Throw open locked-up properties

We are now in the process of what we might call “The Great Unwind”. The period of the revived gold price after the 2008 Crash led to three “good” years in which miners and prospectors and parties all the way up and down the mining food chain carved out Joint Ventures, Earn Ins, options and all sorts of other relationships. Many of these relationships could do with a good audit these days as it would appear from our work looking through reportings and comparing them to company websites and presentations that the state of many of these past relationships is either not good or now non-existent.

This is manifest in two types of statuses, either:

  • The company has the asset on its website or filings but the relationship with the underlying owner has either expired or is unfulfilled (work commitments not met)
  • The company has an asset which for “image reasons” it does not talk about or show in its website or presentations but it is in good standing

This creates an interesting question.
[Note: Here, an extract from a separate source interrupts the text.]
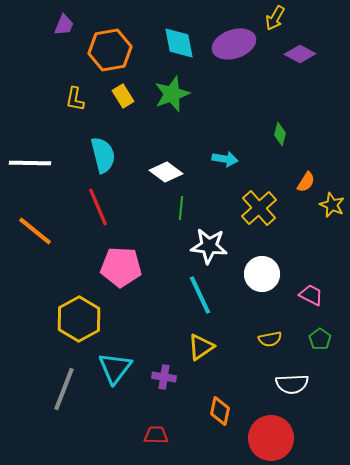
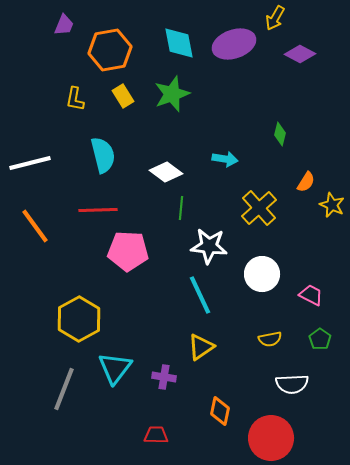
white line: rotated 15 degrees counterclockwise
red line: moved 3 px down; rotated 69 degrees counterclockwise
orange line: moved 5 px up; rotated 15 degrees clockwise
pink pentagon: moved 7 px right, 16 px up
If companies have effectively abandoned these assets or the transactions underlying them are in default, but still have them on the books at some residual value, then they are effectively deceiving the market (and maybe themselves).

One wonders then how much greater the value-destruction in the sector would be if these properties were properly removed from the books of their current holders.

In some respects a resolution of this situation is desirable if the mining industry is to move on. Throwing open many locked-up properties would throw the onus for renewals back onto underlying prospectors who neither have the ability to do the work nor the inclination to make renewal payments. A wholesale return of properties to the government would clear the deck for whenever the next mining upturn eventually arrives.